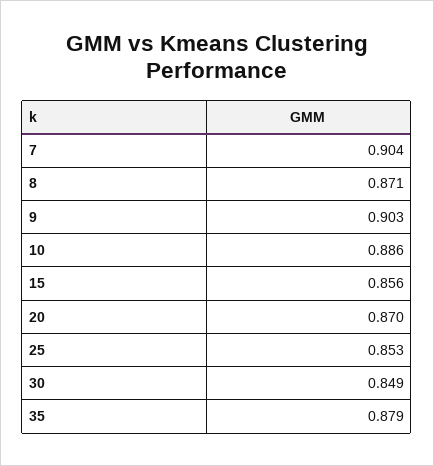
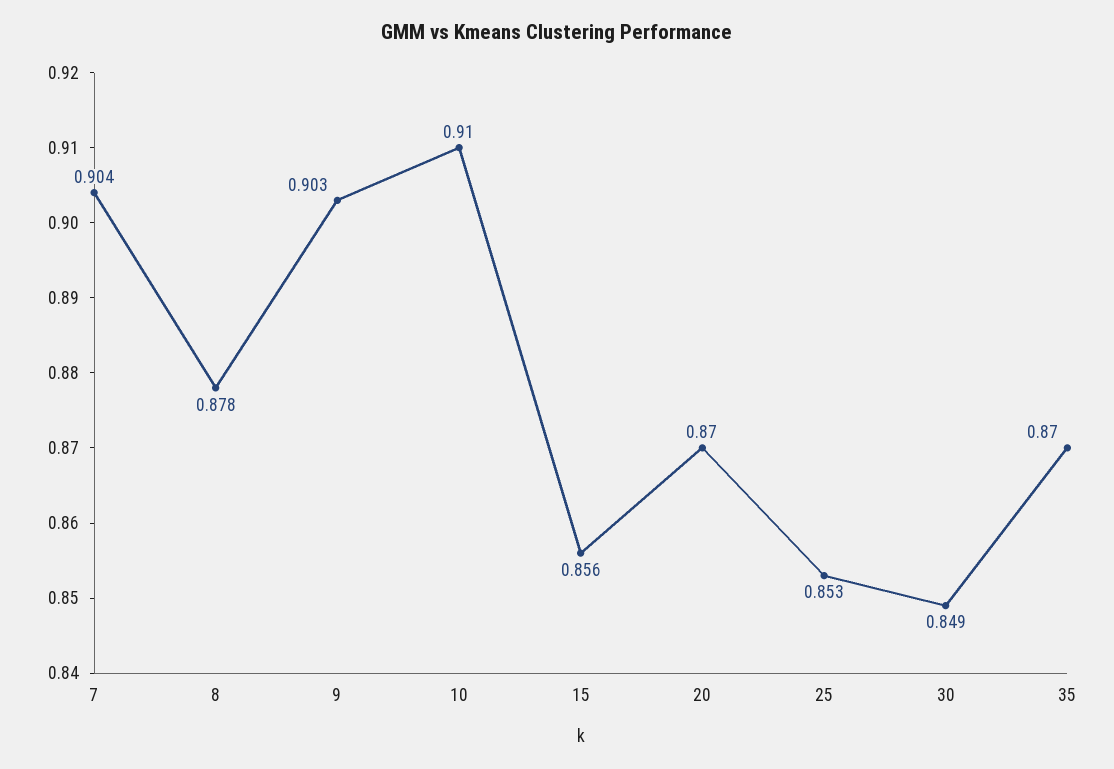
  {
    "7": 0.904,
-   "8": 0.871,
+   "8": 0.878,
    "9": 0.903,
-   "10": 0.886,
+   "10": 0.91,
    "15": 0.856,
    "20": 0.87,
    "25": 0.853,
    "30": 0.849,
-   "35": 0.879
+   "35": 0.87
  }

┄┄┄┄┄┄┄┄┄┄

Task prompt → Give the material again exactly as it is, but keep the pictures out.

Task output →
  {
    "7": 0.904,
-   "8": 0.871,
+   "8": 0.878,
    "9": 0.903,
-   "10": 0.886,
+   "10": 0.91,
    "15": 0.856,
    "20": 0.87,
    "25": 0.853,
    "30": 0.849,
-   "35": 0.879
+   "35": 0.87
  }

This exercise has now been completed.